= Sophie Cook =

British author, broadcaster, photographer and politician

Sophie Cook (born 4 January 1967) is a British author, broadcaster, photographer and politician.

==Early life==
Cook was born in Bournemouth, Hampshire (now Dorset) on 4 January 1967.

== Career ==
Cook was a jet engine technician in the Royal Air Force from 1983 to 1991. She served on Tornado aircraft and in 1985, at the age of 18, saved the life of a colleague following an explosion on an aircraft.

After spending most of the 1990s in Saudi Arabia, she returned to the UK in 1998 where she became a photographer, including time as club photographer at AFC Bournemouth.

Cook used her profile to speak out against the stigma surrounding mental health and bigotry, including an appearance at TEDx Brighton in 2018.

She became a news anchor and TV chat show host for Latest TV in Brighton, becoming the first transgender newscaster in Europe.

Her autobiography, Not Today: How I Chose Life, was released in 2018 as a self-help book for those struggling with mental health or identity.

== Political career ==
In 2017, Cook stood as the Labour general election candidate in East Worthing and Shoreham, where she came second with 39.3% of the vote.

Supported by the activist group Momentum and trade union Unite the Union, she sought the Labour Party's nomination to stand again in the 2019 general election.

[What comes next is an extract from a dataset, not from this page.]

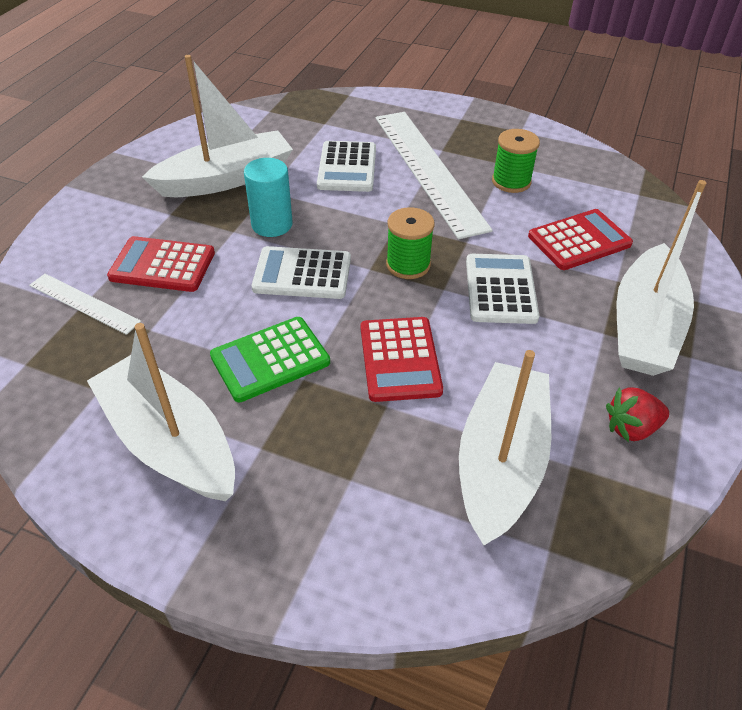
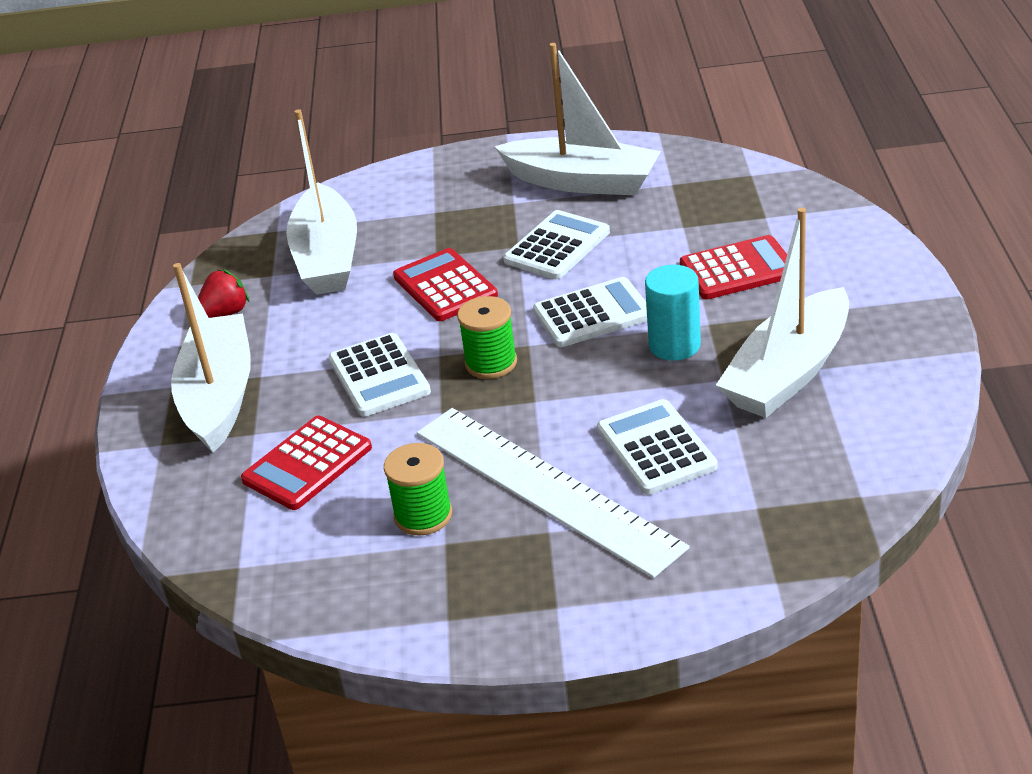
camera: 160 degrees right, 10 degrees down
white ruler [29,274,142,335] -> none
green calculator [210,317,330,402] -> white calculator [503,210,610,279]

She was removed from the shortlist over questions about the bankruptcy of a previous company she ran, but the process was stopped after the other two candidates withdrew in protest. The selection began again with Cook on the shortlist, but she was not selected. She stood as an independent candidate instead, but withdrew from active campaigning, citing harassment that she was receiving and its effect on her mental health as the reason for doing so.

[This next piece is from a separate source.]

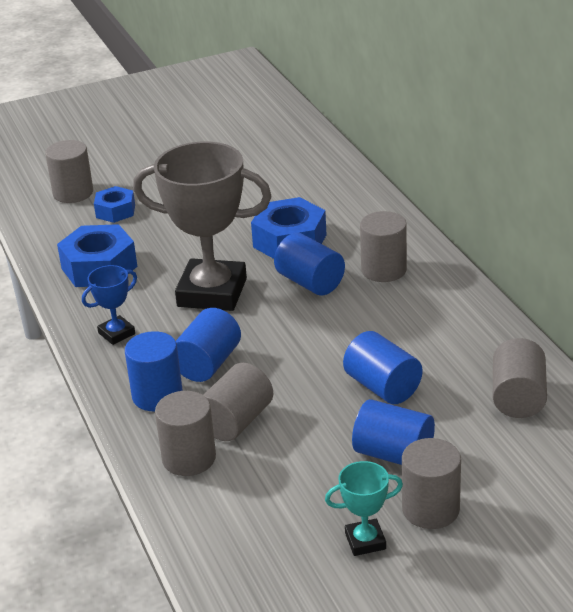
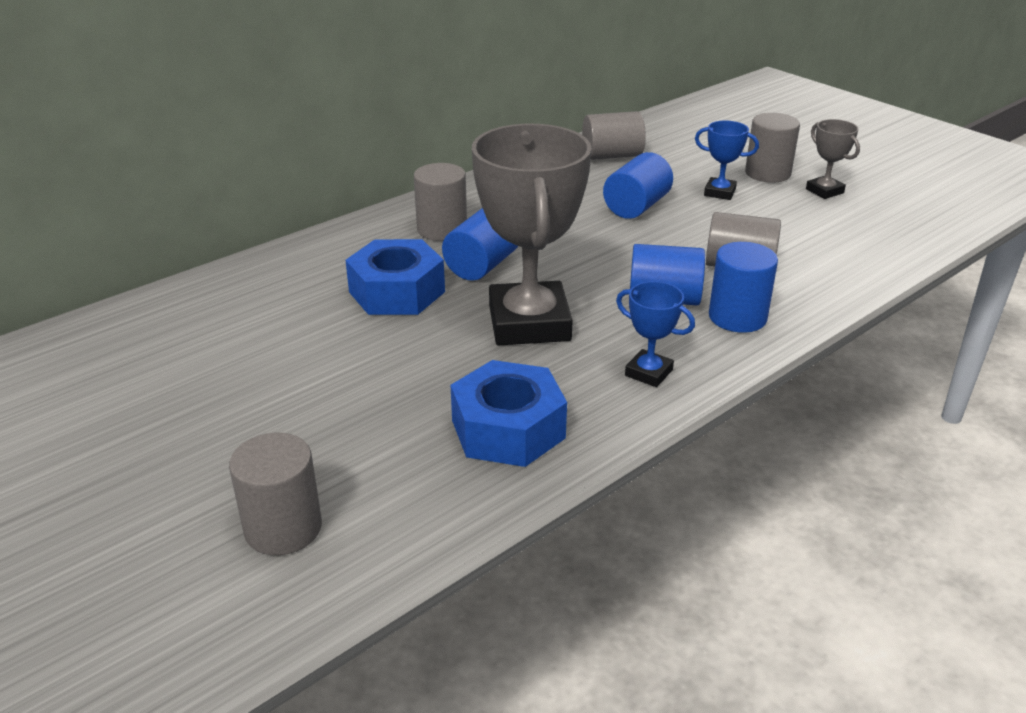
camera: 110 degrees left, 0 degrees up
blue nut [94,186,135,223] -> none
grey cylinder [155,391,216,476] -> none
turquoise trophy [325,461,403,556] -> grey trophy [806,119,860,199]
blue cylinder [352,399,435,465] -> blue trophy [695,120,759,200]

In 2019, she set up the Sophie Cook Foundation in order to tackle the stigma surrounding mental health in schools, colleges and universities.

== Personal life ==
Cook is a transgender woman, and began to transition in 1998. Having struggled with her gender identity from childhood and with her mental health, notably posttraumatic stress disorder, self harming and suicidal ideation both during and after her military service, Cook transitioned in July 2015 while working at AFC Bournemouth. In doing so, she became the first transgender person to work in Premier League football.

== Honours ==
Cook was awarded an honorary doctorate by Bournemouth University for her work raising awareness of mental health issues in November 2019, and invited to become a Fellow of the Royal Society of Arts (FRSA) in 2020. In 2020 Cook was recognised for her campaigning on behalf of the LGBT community by the British LGBT Awards with the Outstanding Contribution to LGBT+ Life Award.